**Exercise prompt**
Find every line in the records below that holds the word "sisteme", and copy it out.

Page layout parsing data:
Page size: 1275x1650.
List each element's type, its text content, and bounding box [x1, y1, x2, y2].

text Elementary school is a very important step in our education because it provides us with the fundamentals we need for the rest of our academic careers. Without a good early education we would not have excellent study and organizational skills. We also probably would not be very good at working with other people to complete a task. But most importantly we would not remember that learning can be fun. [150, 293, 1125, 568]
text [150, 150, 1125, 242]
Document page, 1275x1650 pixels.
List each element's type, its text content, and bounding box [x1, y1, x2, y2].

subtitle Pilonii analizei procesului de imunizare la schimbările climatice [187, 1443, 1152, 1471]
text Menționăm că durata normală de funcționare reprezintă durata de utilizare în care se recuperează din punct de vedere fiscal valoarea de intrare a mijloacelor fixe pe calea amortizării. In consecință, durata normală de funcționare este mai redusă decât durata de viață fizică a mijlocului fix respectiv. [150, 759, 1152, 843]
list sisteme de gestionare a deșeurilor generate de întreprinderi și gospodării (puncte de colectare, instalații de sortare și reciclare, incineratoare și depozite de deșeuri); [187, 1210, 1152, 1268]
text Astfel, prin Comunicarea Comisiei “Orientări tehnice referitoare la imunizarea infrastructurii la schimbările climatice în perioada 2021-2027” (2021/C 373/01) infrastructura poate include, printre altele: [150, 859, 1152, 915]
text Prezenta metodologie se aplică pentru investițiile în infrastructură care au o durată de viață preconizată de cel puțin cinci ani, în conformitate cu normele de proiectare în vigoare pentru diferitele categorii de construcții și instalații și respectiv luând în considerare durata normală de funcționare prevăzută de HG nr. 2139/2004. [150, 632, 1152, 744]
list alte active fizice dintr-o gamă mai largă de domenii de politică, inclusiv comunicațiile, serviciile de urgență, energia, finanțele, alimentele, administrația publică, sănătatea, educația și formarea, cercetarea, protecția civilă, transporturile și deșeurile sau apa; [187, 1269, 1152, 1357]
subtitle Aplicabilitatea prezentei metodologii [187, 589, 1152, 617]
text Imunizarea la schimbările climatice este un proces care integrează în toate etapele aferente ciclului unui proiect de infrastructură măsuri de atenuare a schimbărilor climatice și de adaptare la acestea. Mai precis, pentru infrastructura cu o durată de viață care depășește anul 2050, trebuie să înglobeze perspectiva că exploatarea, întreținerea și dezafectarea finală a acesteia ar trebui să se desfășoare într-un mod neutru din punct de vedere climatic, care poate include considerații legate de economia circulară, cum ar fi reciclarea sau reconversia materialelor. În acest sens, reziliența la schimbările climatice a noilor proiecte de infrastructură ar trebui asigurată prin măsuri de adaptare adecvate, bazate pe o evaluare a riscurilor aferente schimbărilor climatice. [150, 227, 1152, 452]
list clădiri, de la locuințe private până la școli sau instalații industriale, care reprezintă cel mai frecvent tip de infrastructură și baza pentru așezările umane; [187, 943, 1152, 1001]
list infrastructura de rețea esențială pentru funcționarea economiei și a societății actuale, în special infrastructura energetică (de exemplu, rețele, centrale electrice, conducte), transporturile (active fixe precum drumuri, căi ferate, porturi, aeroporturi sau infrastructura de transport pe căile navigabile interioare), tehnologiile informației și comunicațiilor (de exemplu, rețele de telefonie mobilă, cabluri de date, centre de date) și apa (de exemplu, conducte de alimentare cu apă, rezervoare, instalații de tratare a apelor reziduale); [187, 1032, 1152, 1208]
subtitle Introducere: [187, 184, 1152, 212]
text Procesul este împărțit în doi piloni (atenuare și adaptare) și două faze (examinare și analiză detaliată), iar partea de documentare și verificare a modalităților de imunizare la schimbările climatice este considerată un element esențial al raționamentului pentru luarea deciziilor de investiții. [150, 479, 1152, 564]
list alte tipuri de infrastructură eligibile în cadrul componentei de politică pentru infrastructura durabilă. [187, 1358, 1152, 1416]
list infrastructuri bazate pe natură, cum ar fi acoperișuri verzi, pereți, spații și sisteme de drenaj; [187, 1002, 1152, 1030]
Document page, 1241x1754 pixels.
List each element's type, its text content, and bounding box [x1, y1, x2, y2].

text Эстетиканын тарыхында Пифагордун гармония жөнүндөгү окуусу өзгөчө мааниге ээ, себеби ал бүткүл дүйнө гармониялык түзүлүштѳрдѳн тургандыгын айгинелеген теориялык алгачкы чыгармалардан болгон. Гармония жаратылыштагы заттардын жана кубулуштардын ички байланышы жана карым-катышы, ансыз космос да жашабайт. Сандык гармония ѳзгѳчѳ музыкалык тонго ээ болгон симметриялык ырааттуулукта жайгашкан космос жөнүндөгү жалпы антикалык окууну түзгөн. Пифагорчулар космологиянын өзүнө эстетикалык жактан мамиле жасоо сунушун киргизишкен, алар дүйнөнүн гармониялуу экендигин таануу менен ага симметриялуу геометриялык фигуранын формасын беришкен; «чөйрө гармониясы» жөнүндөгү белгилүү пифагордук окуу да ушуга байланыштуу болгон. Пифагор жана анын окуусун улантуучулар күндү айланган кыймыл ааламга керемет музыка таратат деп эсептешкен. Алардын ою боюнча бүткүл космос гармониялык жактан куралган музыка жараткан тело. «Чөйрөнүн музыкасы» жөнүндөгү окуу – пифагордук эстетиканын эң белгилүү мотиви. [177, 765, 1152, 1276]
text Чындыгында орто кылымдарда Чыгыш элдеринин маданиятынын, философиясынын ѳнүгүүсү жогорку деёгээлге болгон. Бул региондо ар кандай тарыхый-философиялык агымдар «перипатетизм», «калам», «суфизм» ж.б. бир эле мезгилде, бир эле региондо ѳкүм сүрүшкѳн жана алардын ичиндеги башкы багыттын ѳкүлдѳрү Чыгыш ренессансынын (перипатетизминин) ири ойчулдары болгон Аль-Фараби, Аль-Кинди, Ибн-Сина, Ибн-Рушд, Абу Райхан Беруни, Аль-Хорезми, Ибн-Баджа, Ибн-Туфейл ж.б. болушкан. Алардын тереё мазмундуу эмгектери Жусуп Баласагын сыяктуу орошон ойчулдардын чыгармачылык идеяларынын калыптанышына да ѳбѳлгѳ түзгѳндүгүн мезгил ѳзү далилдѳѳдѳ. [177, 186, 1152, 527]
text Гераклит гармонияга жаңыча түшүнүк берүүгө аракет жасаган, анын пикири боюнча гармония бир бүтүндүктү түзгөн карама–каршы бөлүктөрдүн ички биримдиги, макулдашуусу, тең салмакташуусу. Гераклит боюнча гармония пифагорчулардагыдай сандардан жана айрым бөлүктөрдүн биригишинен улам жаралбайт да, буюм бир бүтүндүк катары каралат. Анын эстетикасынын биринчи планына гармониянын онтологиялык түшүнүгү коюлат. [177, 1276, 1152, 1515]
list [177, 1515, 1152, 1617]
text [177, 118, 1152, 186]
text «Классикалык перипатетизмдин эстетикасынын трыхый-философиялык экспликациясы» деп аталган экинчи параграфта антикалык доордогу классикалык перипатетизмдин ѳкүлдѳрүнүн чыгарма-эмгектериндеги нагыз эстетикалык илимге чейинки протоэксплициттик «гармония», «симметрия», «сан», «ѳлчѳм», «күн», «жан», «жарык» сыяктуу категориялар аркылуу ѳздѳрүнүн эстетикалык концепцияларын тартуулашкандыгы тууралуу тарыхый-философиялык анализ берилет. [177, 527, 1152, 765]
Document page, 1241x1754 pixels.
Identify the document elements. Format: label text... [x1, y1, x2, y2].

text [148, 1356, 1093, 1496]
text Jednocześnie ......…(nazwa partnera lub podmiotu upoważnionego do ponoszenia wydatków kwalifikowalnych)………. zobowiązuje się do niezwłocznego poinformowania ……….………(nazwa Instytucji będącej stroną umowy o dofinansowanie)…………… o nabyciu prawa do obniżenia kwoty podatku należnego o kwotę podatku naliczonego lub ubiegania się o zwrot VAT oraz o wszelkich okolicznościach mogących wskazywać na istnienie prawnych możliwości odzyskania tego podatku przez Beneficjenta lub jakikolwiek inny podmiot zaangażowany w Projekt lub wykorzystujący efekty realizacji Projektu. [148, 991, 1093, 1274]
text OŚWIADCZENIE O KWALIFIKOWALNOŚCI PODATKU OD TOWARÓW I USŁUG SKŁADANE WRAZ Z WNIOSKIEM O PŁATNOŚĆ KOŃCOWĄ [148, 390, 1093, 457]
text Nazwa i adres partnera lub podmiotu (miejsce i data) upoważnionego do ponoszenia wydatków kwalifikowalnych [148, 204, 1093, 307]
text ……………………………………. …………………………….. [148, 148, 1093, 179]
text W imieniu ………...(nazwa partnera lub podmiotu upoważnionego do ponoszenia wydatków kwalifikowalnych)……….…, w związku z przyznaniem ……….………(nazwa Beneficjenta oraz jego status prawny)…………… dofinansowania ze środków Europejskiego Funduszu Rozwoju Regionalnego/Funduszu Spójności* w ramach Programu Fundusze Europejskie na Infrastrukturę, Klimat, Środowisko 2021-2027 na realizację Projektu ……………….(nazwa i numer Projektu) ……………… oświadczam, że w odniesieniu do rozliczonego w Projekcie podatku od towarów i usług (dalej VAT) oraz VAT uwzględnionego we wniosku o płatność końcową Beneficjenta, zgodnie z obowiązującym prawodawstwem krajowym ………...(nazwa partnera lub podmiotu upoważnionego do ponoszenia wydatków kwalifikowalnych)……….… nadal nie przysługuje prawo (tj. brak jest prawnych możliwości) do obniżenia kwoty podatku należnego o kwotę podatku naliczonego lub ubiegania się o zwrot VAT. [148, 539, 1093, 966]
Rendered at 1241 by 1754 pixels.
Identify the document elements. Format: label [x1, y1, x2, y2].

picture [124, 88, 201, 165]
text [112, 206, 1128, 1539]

**The answer**
list sisteme de gestionare a deșeurilor generate de întreprinderi și gospodării (puncte de colectare, instalații de sortare și reciclare, incineratoare și depozite de deșeuri); [187, 1210, 1152, 1268]
list infrastructuri bazate pe natură, cum ar fi acoperișuri verzi, pereți, spații și sisteme de drenaj; [187, 1002, 1152, 1030]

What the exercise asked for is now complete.